Damit unterliegt die belangte Behörde einem Rechtsirrtum. Hat die Ehefrau des Beschwerdeführers nämlich ihr Recht auf Freizügigkeit in Anspruch genommen, wäre der Beschwerdeführer auch in Österreich als begünstigter Drittstaatsangehöriger anzusehen (vgl. zu einer ähnlichen Konstellation das hg. Erkenntnis vom , Zl. 2007/18/0077). Das für die Inanspruchnahme der Freizügigkeit zu fordernde grenzüberschreitende Element wäre verwirklicht, wenn die Ehefrau des Beschwerdeführers als österreichische Staatsbürgerin in einem anderen EU-Mitgliedstaat, nämlich Spanien, lebt und arbeitet.
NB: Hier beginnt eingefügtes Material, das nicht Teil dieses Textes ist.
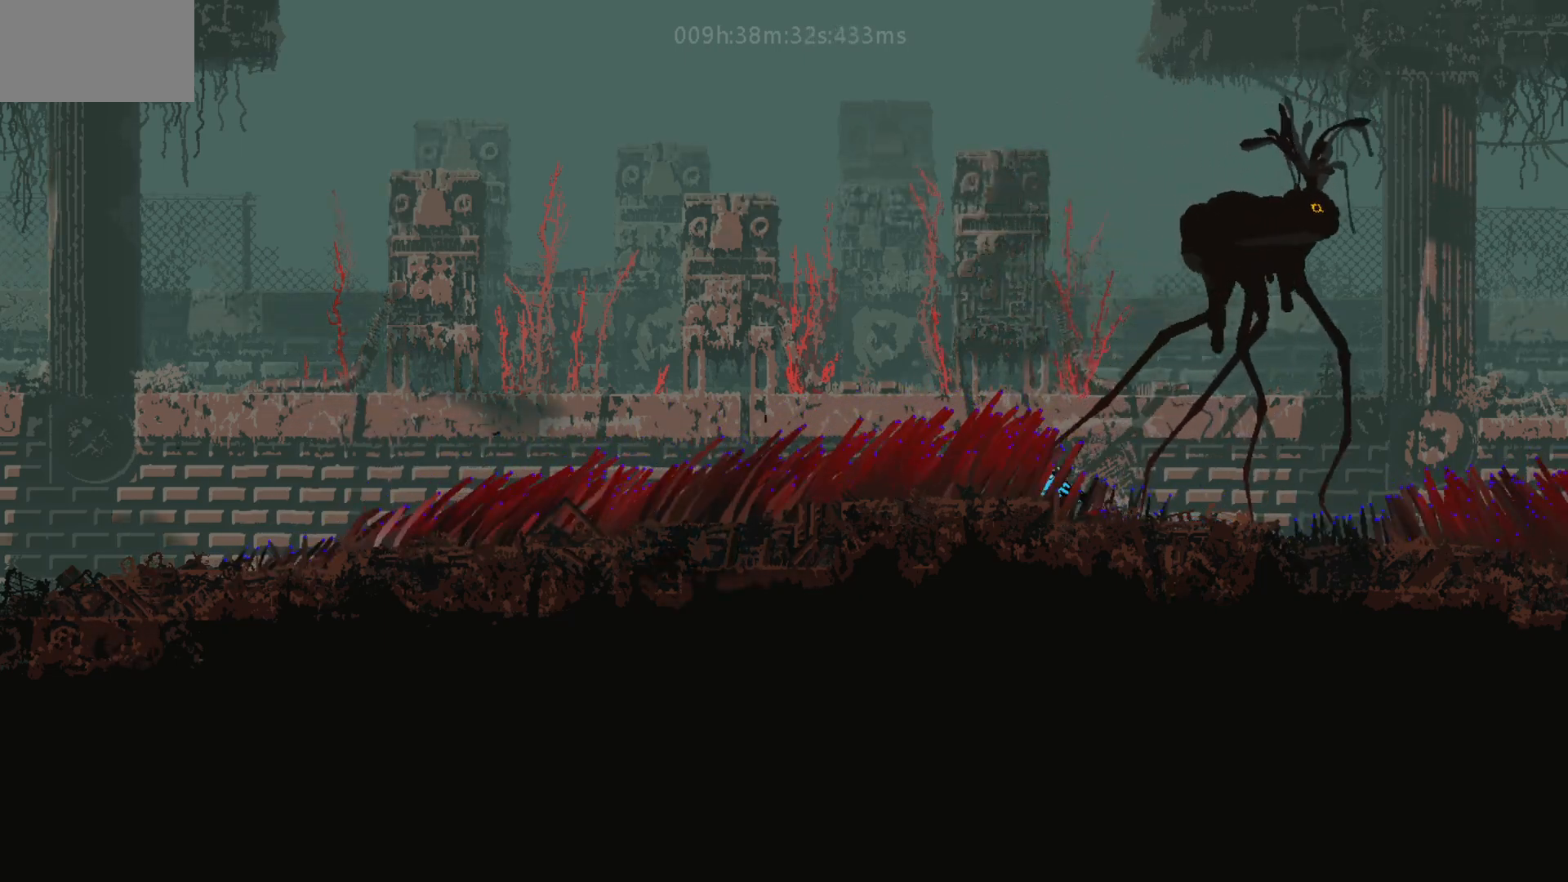
{"keys": ["left"], "mouse_move": "left", "events": [[117, "left", "up"], [217, "left", "down"], [300, "left", "up"], [367, "left", "down"]]}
Im Übrigen würde die von der belangten Behörde vertretene Ansicht, wonach sich ein Drittstaatsangehöriger nur im Aufnahmemitgliedstaat, nicht jedoch in dem Mitgliedstaat, dessen Staatsangehörigkeit sein Ehegatte besitzt, auf sein Recht nach der Richtlinie 2004/38/EG berufen könnte, ein Hindernis für den freien Personenverkehr bedeuten; ein EU-Bürger könnte sich in diesem Fall davon abhalten lassen, seine Freizügigkeit in Anspruch zu nehmen, wenn er damit rechnen müsste, dass sich sein Ehegatte im Fall einer Rückkehr in den Heimatstaat des EU-Bürgers nicht auf die Bestimmungen der Richtlinie berufen könnte.

Gemäß § 9 Abs. 1 Z. 1 FPG wäre für den Fall, dass die Ehefrau des Beschwerdeführers ihr Recht auf Freizügigkeit in Anspruch genommen hätte, zur Entscheidung über seine Berufung gegen die erstinstanzliche Abweisung seines Antrags auf Aufhebung des Aufenthaltsverbotes der Unabhängige Verwaltungssenat Wien zuständig.

Dadurch, dass die belangte Behörde in Verkennung der Rechtslage dazu keine Feststellungen dazu getroffen hat, belastet sie den angefochtenen Bescheid mit inhaltlicher Rechtswidrigkeit; dieser war daher gemäß § 42 Abs. 2 Z. 1 VwGG aufzuheben.

Der Zuspruch von Kosten beruht auf den §§ 47 ff VwGG iVm der Verordnung BGBl. II Nr. 455/2008.